Salah Sebut Perda, Asisten 1 Pemkab Bojonegoro Ralat Pernyataannya

Djoko Lukito Asiten 1 Pemkab Bojonegoro

SuaraBanyuurip.com - Ririn Wedia

Bojonegoro – Asisten 1 Bidang Hukum dan Pemerintahan Pemkab Bojonegoro, Djoko Lukito meralat pernyataannya terkait revisi atau perubahan pada Peraturan Daerah (Perda) No 23 tahun 2011 tentang Percepatan pertumbuhan Ekononomi dalam Pelaksanaan Eksplorasi dan Eksploitasi serta Pengolahan Minyak dan Gas Bumi, atau biasa disebut Perda Konten Lokal.

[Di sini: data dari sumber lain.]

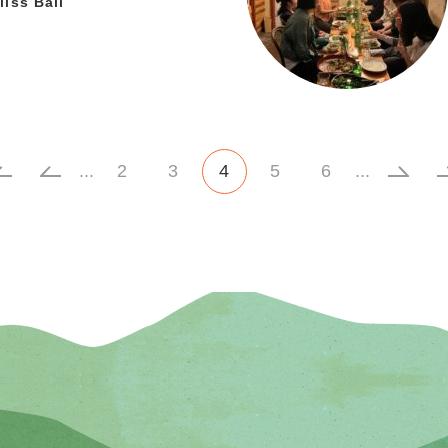
ss Ball
L
«
...
2
3
4
5
6
...
»
rst
»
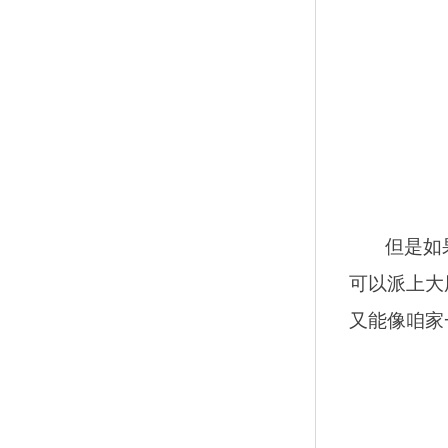
但是如
可以派上大
又能像咱家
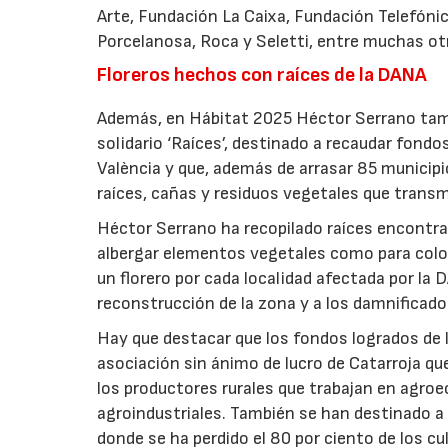
Arte, Fundación La Caixa, Fundación Telefónic
Porcelanosa, Roca y Seletti, entre muchas ot
Floreros hechos con raíces de la DANA
Además, en Hábitat 2025 Héctor Serrano tamb
solidario ‘Raíces’, destinado a recaudar fond
València y que, además de arrasar 85 municip
raíces, cañas y residuos vegetales que transm
Héctor Serrano ha recopilado raíces encontrad
albergar elementos vegetales como para coloc
un florero por cada localidad afectada por la
reconstrucción de la zona y a los damnificado
Hay que destacar que los fondos logrados de 
asociación sin ánimo de lucro de Catarroja qu
los productores rurales que trabajan en agro
agroindustriales. También se han destinado a 
donde se ha perdido el 80 por ciento de los cu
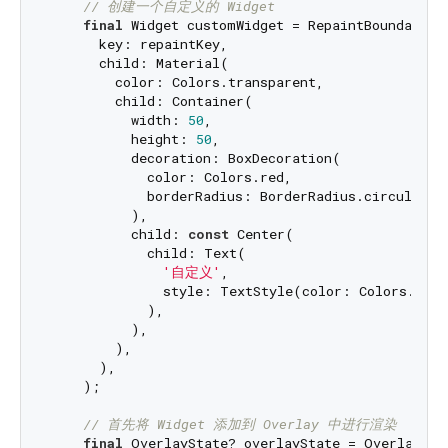
// 创建一个自定义的 Widget
final
 Widget customWidget = RepaintBoundary(

      key: repaintKey,

      child: Material(

        color: Colors.transparent,

        child: Container(

          width: 
50
,

          height: 
50
,

          decoration: BoxDecoration(

            color: Colors.red,

            borderRadius: BorderRadius.circular(
2
          ),

          child: 
const
 Center(

            child: Text(

'自定义'
,

              style: TextStyle(color: Colors.whit
            ),

          ),

        ),

      ),

    );

// 首先将 Widget 添加到 Overlay 中进行渲染
final
 OverlayState? overlayState = Overlay.of(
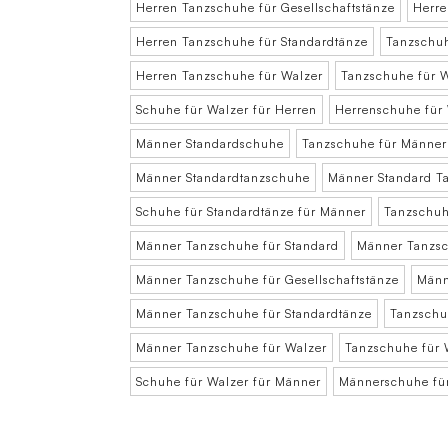
Herren Tanzschuhe für Gesellschaftstänze
Herre
Herren Tanzschuhe für Standardtänze
Tanzschuh
Herren Tanzschuhe für Walzer
Tanzschuhe für W
Schuhe für Walzer für Herren
Herrenschuhe für
Männer Standardschuhe
Tanzschuhe für Männer
Männer Standardtanzschuhe
Männer Standard T
Schuhe für Standardtänze für Männer
Tanzschuh
Männer Tanzschuhe für Standard
Männer Tanzsc
Männer Tanzschuhe für Gesellschaftstänze
Männ
Männer Tanzschuhe für Standardtänze
Tanzschu
Männer Tanzschuhe für Walzer
Tanzschuhe für 
Schuhe für Walzer für Männer
Männerschuhe fü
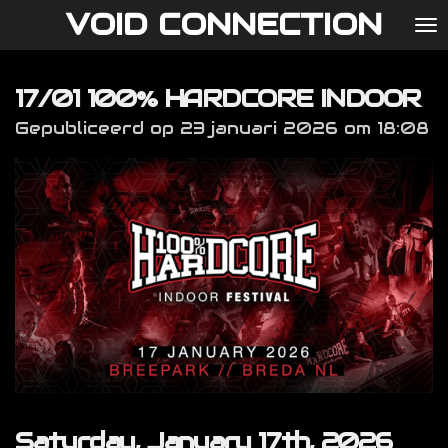
VOID CONNECTION
Ga
direct
naar
17/01 100% HARDCORE INDOOR
de
hoofdinhoud
Gepubliceerd op 23 januari 2026 om 18:08
Saturday, January 17th, 2026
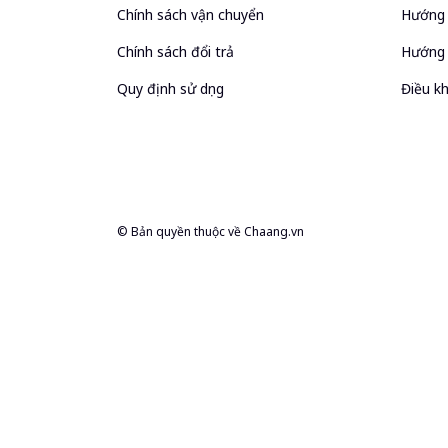
Chính sách vận chuyển
Hướng 
Chính sách đổi trả
Hướng 
Quy định sử dụng
Điều kh
© Bản quyền thuộc về
Chaang.vn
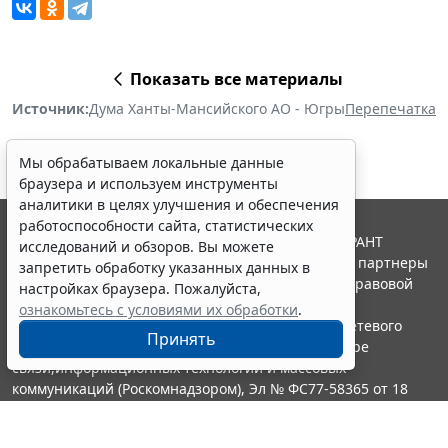
Показать все материалы
Источник:
Дума Ханты-Мансийского АО - Югры
Перепечатка
Мы обрабатываем локальные данные
браузера и используем инструменты
аналитики в целях улучшения и обеспечения
работоспособности сайта, статистических
© ООО "НПП "ГАРАНТ-СЕРВИС", 2026. Система ГАРАНТ
исследований и обзоров. Вы можете
выпускается с 1990 года. Компания "Гарант" и ее партнеры
запретить обработку указанных данных в
являются участниками Российской ассоциации правовой
настройках браузера. Пожалуйста,
информации ГАРАНТ.
ознакомьтесь с условиями их обработки
.
Портал ГАРАНТ.РУ зарегистрирован в качестве сетевого
Принять
издания Федеральной службой по надзору в сфере
связи,информационных технологий и массовых
коммуникаций (Роскомнадзором), Эл № ФС77-58365 от 18
июня 2014 года.
16+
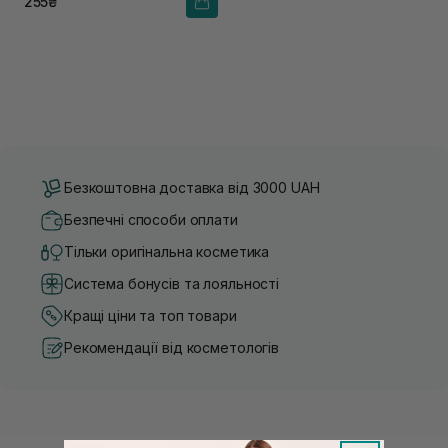
255₴
Безкоштовна доставка від 3000 UAH
Безпечні способи оплати
Тільки оригінальна косметика
Система бонусів та лояльності
Кращі ціни та топ товари
Рекомендації від косметологів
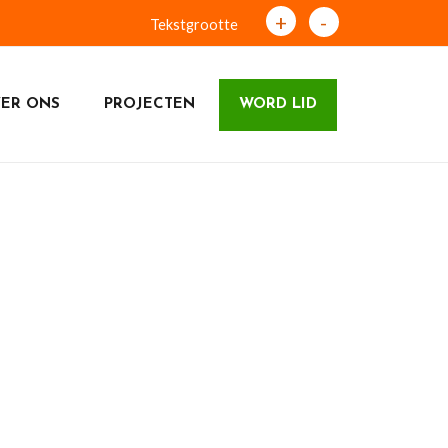
+
-
Tekstgrootte
ER ONS
PROJECTEN
WORD LID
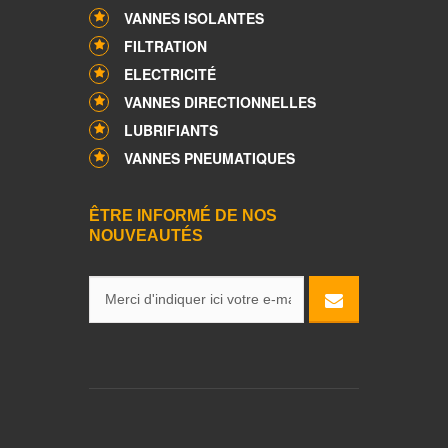
VANNES ISOLANTES
FILTRATION
ELECTRICITÉ
VANNES DIRECTIONNELLES
LUBRIFIANTS
VANNES PNEUMATIQUES
ÊTRE INFORMÉ DE NOS
NOUVEAUTÉS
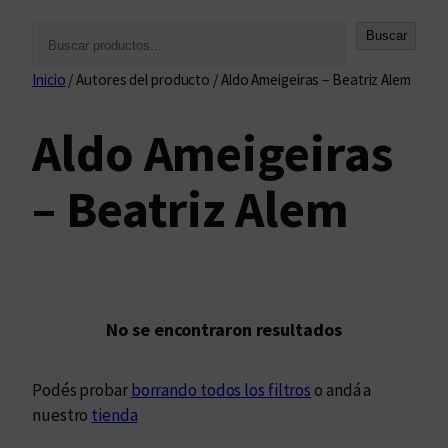
B
Buscar
u
Inicio
/ Autores del producto / Aldo Ameigeiras – Beatriz Alem
s
c
Aldo Ameigeiras
a
r
– Beatriz Alem
No se encontraron resultados
Podés probar
borrando todos los filtros
o andá a
nuestro
tienda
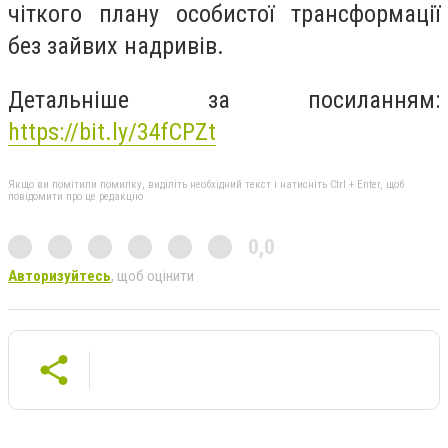
чіткого плану особистої трансформації
без зайвих надривів.
Детальніше за посиланням:
https://bit.ly/34fCPZt
Якщо ви помітили помилку, виділіть необхідний текст і натисніть Ctrl + Enter, щоб
повідомити про це редакцію
0,0
Авторизуйтесь
, щоб оцінити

“Oh ya, maaf, bukan Perda itu yang saya maksud,” kata Djoko kepada suarabanyuurip.com saat ditemui di kantornya, Selasa (3/7/2018). 

Perda yang akan dilakukan perubahan bukanlah Perda 23/2011, melainkan Perda No 25 Tahun 2011 tentang Pendaftaran Wajib Pajak Cabang atau Lokasi Bagi Pemenang Penyedia Barang dan Jasa di Kabupaten Bojonegoro. 

“Ada hal yang subtansi yakni terkait NPWP Lokal, itu yang seharusnya dihilangkan,” tegasnya. 

Pihaknya memohon maaf atas kekeliruan saat menyebut Perda Konten Lokal, yang seharusnya Perda tentang NPWP Lokal pada Senin (2/7/2018) kemarin, karena NPWP itu seharusnya hanya ada satu.

“Sehingga, perusahaan besar, termasuk perusahaan di sektor minyak dan gas bumi yang membuka cabang di Bojonegoro, maka tidak boleh memiliki 2 NPWP, atau mendapatkan dispensasi,”imbuhnya. 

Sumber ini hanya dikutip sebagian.